In the short run, these regulatory discussions have limited impact on spot pricing, which remains driven by global supply, Chinese demand and currency moves. However, the ILUC file is already influencing term contracting, with some buyers and sellers cautious about long‑dated commitments for soy‑based biodiesel supply chains until the final scope and timing of the delegated act are clearer.
Outlook & Trading Strategy
Near‑term, global soybean prices are likely to stay range‑bound as markets weigh adequate old‑crop stocks against weather and acreage in the U.S. and South America. CBOT futures around €10/bu signal neither acute shortage nor surplus, but volatility could pick up on any U.S. weather scare or policy headline from Brussels.
Trading recommendations (1–3 months)
- EU crushers/feed buyers: Use current stable EUR‑denominated prices to extend coverage modestly into Q4 2026, but avoid over‑lengthy commitments in soy oil tied to biofuel mandates until ILUC rules are final.
- EU growers: The record German crop and decade‑long EU growth trend support continued soybean inclusion in rotations.

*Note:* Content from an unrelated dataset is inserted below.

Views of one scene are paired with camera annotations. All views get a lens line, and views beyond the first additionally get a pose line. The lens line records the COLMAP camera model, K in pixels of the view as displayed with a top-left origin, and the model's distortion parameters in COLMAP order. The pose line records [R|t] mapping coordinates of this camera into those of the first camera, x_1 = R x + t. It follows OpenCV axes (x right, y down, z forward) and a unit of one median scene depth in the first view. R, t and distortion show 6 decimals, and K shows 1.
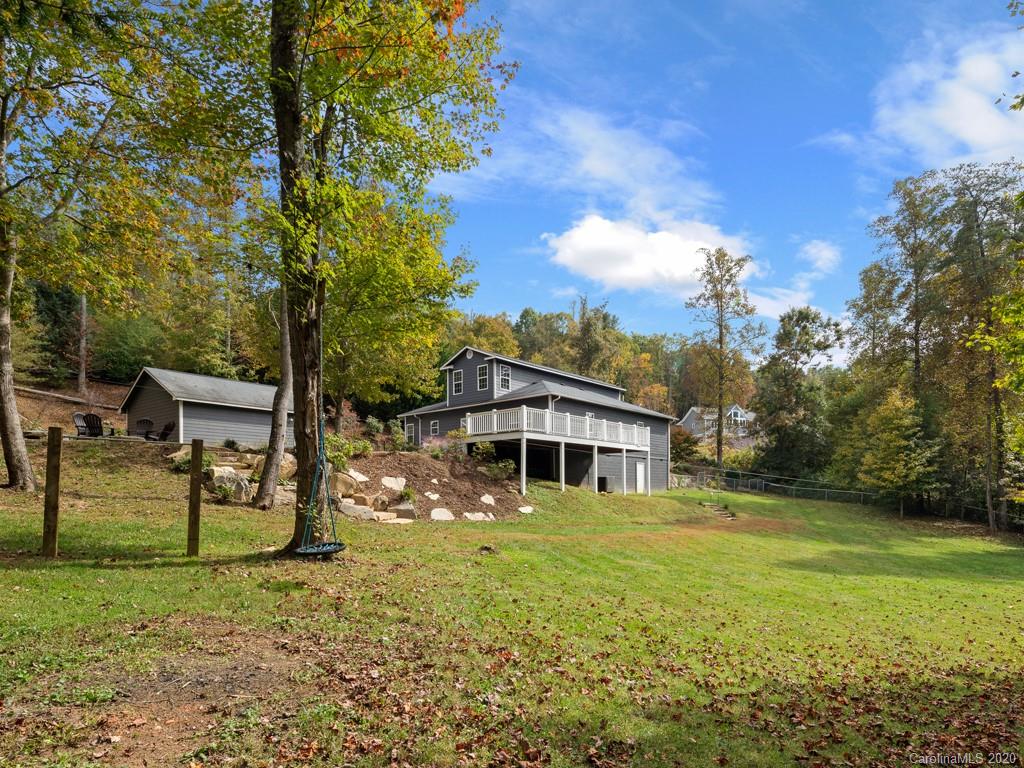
lens RADIAL K [[495.4, 0, 514.4], [0, 495.4, 410.6], [0, 0, 1]] dist [0.001230, 0.000090]
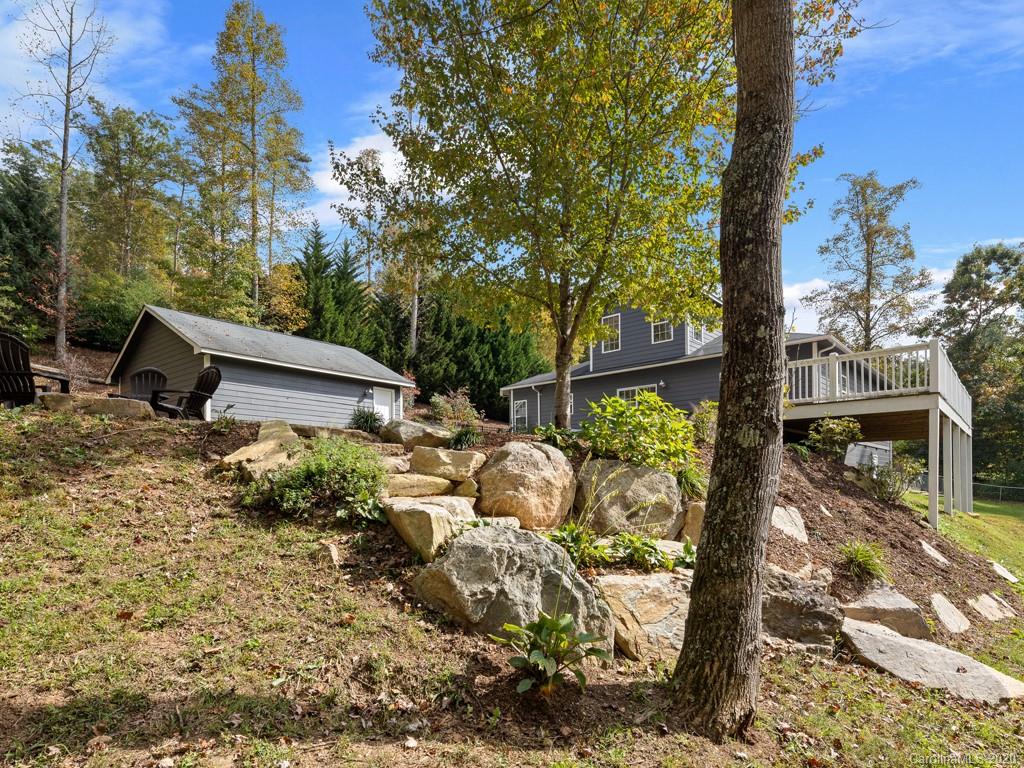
lens RADIAL K [[554.8, 0, 515.7], [0, 554.8, 385.3], [0, 0, 1]] dist [0.002464, -0.000311]
pose [[0.998562, -0.011066, -0.052459, -0.178094], [0.010112, 0.999779, -0.018422, 0.020503], [0.052651, 0.017865, 0.998453, 0.238425]]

However, factor potential ILUC‑driven demand shifts into medium‑term acreage planning, especially for soy destined for energy markets.
- Importers/originators into EU: Maintain diversified origin portfolios (EU, US, South America, Black Sea) to manage regulatory and sustainability‑compliance risks, while watching premiums for certified low‑deforestation and non‑GMO lots.
3‑day directional price view (EUR)
- CBOT soybeans (nearest liquid contract, in EUR/bu): Neutral to slightly bearish bias as long as U.S. weather remains benign and no major demand shock emerges.
- EU‑delivered soymeal (derived from futures, in EUR/tonne): Broadly stable; minor downside risk if futures ease and freight/logistics remain smooth.
- Non‑GMO Ukrainian soybeans (CPT Odesa, in EUR/kg): Narrow, range‑bound trade expected around current levels, with basis moves driven mainly by Black Sea logistics and local currency swings.